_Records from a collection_
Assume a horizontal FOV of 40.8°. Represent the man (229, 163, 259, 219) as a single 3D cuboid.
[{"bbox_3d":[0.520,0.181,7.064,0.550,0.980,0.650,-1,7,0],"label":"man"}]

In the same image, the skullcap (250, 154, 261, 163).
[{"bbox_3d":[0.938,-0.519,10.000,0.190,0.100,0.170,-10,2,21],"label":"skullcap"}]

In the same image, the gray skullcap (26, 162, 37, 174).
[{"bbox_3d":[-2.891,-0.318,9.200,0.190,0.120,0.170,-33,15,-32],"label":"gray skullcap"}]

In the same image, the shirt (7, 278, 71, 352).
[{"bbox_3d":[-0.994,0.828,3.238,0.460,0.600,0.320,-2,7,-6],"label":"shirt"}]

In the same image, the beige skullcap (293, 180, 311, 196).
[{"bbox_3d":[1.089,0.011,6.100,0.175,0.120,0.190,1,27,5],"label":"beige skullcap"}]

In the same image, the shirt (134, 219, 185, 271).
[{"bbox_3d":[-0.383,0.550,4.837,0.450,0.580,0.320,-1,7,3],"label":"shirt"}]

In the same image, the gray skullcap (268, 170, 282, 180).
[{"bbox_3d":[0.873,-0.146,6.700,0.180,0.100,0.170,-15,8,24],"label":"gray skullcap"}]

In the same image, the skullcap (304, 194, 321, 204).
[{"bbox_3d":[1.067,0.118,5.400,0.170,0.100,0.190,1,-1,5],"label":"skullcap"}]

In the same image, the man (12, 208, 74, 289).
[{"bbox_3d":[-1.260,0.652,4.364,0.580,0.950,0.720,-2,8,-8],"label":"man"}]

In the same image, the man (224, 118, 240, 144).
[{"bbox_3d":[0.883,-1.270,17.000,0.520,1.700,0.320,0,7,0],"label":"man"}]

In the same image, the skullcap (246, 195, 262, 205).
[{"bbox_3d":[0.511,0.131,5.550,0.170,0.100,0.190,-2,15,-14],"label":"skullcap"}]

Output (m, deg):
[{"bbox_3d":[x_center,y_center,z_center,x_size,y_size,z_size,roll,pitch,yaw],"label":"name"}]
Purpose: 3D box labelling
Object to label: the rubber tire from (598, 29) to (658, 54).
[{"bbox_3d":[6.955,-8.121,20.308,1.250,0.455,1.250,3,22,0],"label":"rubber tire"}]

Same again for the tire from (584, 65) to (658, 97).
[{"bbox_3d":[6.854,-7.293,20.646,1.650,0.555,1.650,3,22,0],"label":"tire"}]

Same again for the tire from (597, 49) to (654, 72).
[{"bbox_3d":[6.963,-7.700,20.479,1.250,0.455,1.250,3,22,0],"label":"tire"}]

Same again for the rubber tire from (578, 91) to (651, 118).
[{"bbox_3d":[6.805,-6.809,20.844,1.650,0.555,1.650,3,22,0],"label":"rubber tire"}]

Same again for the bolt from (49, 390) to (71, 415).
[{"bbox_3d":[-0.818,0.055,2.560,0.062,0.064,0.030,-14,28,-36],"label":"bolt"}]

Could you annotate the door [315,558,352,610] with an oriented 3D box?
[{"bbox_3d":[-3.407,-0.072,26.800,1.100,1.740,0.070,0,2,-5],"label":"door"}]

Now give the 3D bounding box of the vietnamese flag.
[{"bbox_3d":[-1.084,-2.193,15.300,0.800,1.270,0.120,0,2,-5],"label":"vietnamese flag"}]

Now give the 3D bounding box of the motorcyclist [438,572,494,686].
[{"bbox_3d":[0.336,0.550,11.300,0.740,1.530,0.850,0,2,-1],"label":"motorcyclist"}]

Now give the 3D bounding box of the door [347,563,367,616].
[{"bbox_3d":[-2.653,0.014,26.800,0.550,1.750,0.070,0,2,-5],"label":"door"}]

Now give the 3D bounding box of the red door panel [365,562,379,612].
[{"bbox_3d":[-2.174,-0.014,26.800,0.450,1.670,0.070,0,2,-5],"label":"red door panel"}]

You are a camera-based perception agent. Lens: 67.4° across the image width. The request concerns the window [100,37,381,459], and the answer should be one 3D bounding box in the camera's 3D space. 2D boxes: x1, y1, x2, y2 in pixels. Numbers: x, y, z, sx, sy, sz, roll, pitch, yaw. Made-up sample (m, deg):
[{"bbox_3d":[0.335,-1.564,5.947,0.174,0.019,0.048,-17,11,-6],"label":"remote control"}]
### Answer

_WHAT IS BEING ASKED_
Look through the entries above, and wherever a line holds the word "roll", copy it.

_YOUR SOLUTION_
[{"bbox_3d":[x_center,y_center,z_center,x_size,y_size,z_size,roll,pitch,yaw],"label":"name"}]
You are a camera-based perception agent. Lens: 67.4° across the image width. The request concerns the window [100,37,381,459], and the answer should be one 3D bounding box in the camera's 3D space. 2D boxes: x1, y1, x2, y2 in pixels. Numbers: x, y, z, sx, sy, sz, roll, pitch, yaw. Made-up sample (m, deg):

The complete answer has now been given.